PRINCE OF WOLVES By Susan Krinard

Even after his father had abandoned them, life fell back into a rhythm almost normal, almost peaceful, a brief tranquillity after the storm. Marie-Rose continued to teach Luke the things he needed to know of her world, if anything, the urgency of her desire to make him truly a part of both worlds in which he lived grew even stronger. She saw to it that he attended the small school in Lovell, refusing to accept his youthfully fierce determination to stay by her side, protect her as his father had failed to do. Because she wished it, he had learned—focused all of his intensity on amassing the knowledge she insisted was vital to his future. It didn’t matter that she herself knew little of the outside world.

Her son—he would know and understand the things that had so fatally eluded her.

So much of this he had come to grasp when it was too late.

He remembered the long days when he had struggled with his own alienation from the other children, doggedly working his way through years of schooling. He grew up with few friends and with no knowledge of the hidden village in which his mother had been raised.

Something—some subtle shift in Joey’s posture, some night sound that broke the inward focus of his thoughts—made Luke suddenly aware of his own voice, reciting the memories as if they were no more than a tale of hypothetical characters in another existence, incapable of giving pain. He broke off, looking away from the hypnotic spell of the flames, away from Joey’s rapt face.

“It was only because of my mother that I did well in school,” he said at last. “Because she wanted it, I learned about my father’s world.” He heard his own voice catching on the word “father”, a word he had never voiced to anyone but her, and one other, in all the time since his mother’s mate had left them. “He had left us money to live on, in his vast generosity—a tidy sum in the local bank, plus all the land he had bought for my mother. Sometimes new deposits would appear in the bank. She never touched it, except what she needed for me.”
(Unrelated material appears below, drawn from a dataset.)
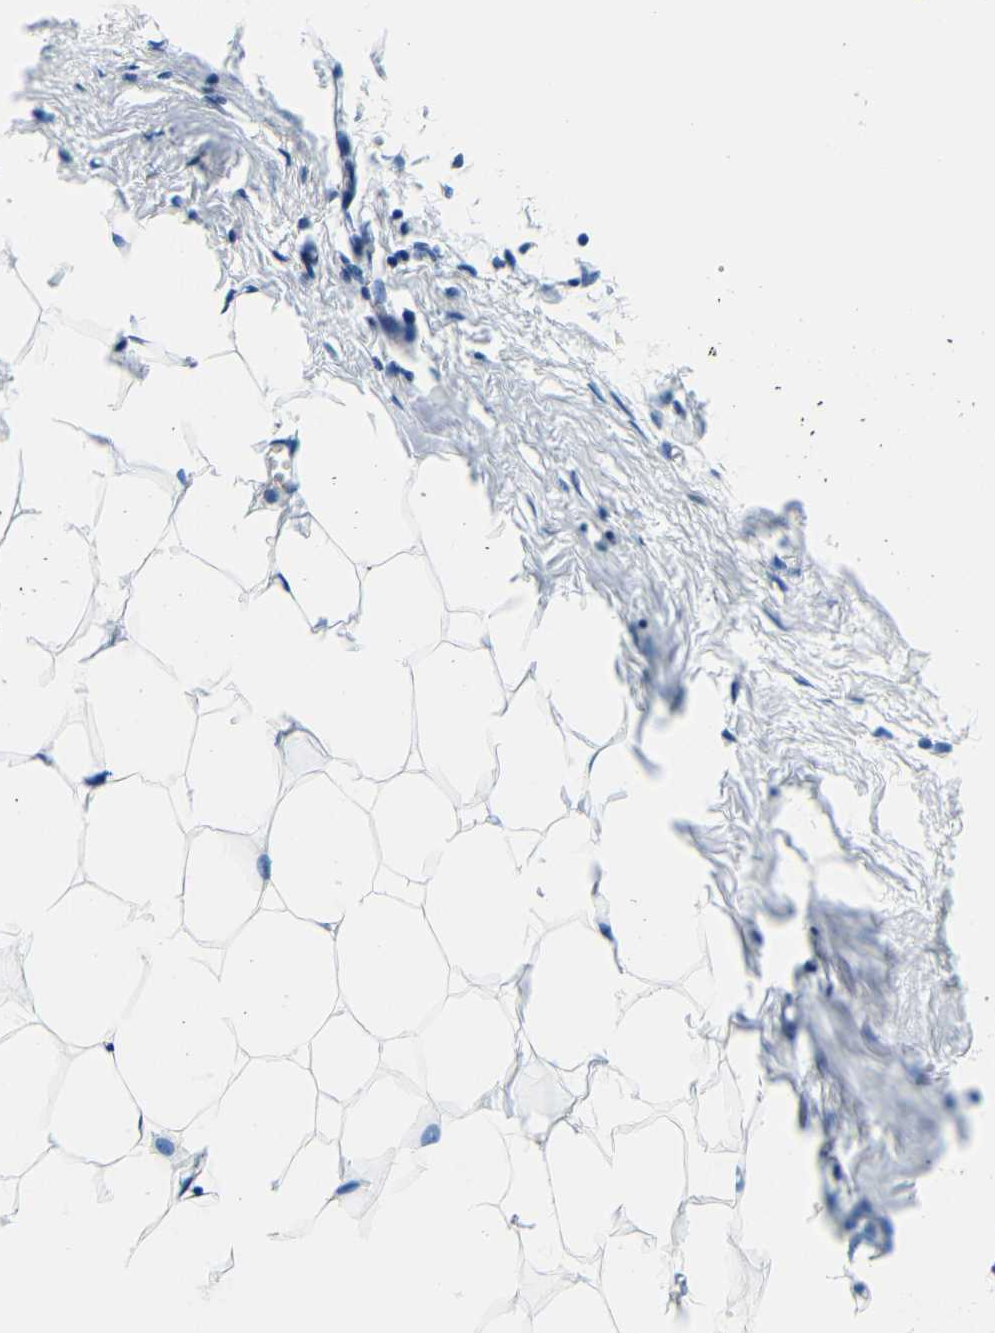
{"staining": {"intensity": "negative", "quantity": "none", "location": "none"}, "tissue": "breast", "cell_type": "Adipocytes", "image_type": "normal", "snomed": [{"axis": "morphology", "description": "Normal tissue, NOS"}, {"axis": "topography", "description": "Breast"}], "caption": "Photomicrograph shows no protein positivity in adipocytes of unremarkable breast. (Stains: DAB immunohistochemistry (IHC) with hematoxylin counter stain, Microscopy: brightfield microscopy at high magnification).", "gene": "ADAP1", "patient": {"sex": "female", "age": 27}}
The mournful hooting of a great horned owl punctuated his words, he paused to listen, to a language far simpler and more honest than the one he’d found. Outside It seemed a melancholy and appropriate comment on his mother’s fate.

“When I turned fourteen, my mother changed. She’d lived the past many years changed already, though I didn’t know it then; I was old enough to see it on the day she began to talk to me about my future. I didn’t care about any of that, but because it was important to her, I listened.” Luke closed his eyes. “She told me there would be changes in me as well, things I wouldn’t always understand. She explained that there would be things I would have to deal with, and she wouldn’t always be there to help me. Even then I didn’t realize what she meant.”

Luke caught himself then, remembering the limits on what Joey could comprehend. There were things he had no intention of telling her—could not tell her, even now. Her lovely dark eyes never left his face, she could have no conception of what he left unsaid, the thoughts that went through his mind as he spoke so dispassionately.

He shook his head, dismissing what could never be. “My mother told me about the village she’d grown up in. She’d always kept me from exploring in that direction, only then did I learn that she had left the village and her family behind forever. But she told me that I could find my own people there, if I needed them.” It was hard, now, to keep his voice level. “She apologized for all she had been unable to give me, made me promise to complete my education. None of it warned me of what was to come.”

Silence fell, only the crackling and popping of the fire marring the perfect emptiness of it. “After she had talked long into the night of things I had just begun to grasp, she stood over my bed and waited until I’d fallen asleep. I remember her face in the darkness: all serene sadness, a face out of a medieval painting. There were tears, but I had seen those often enough in the past not to be alarmed.”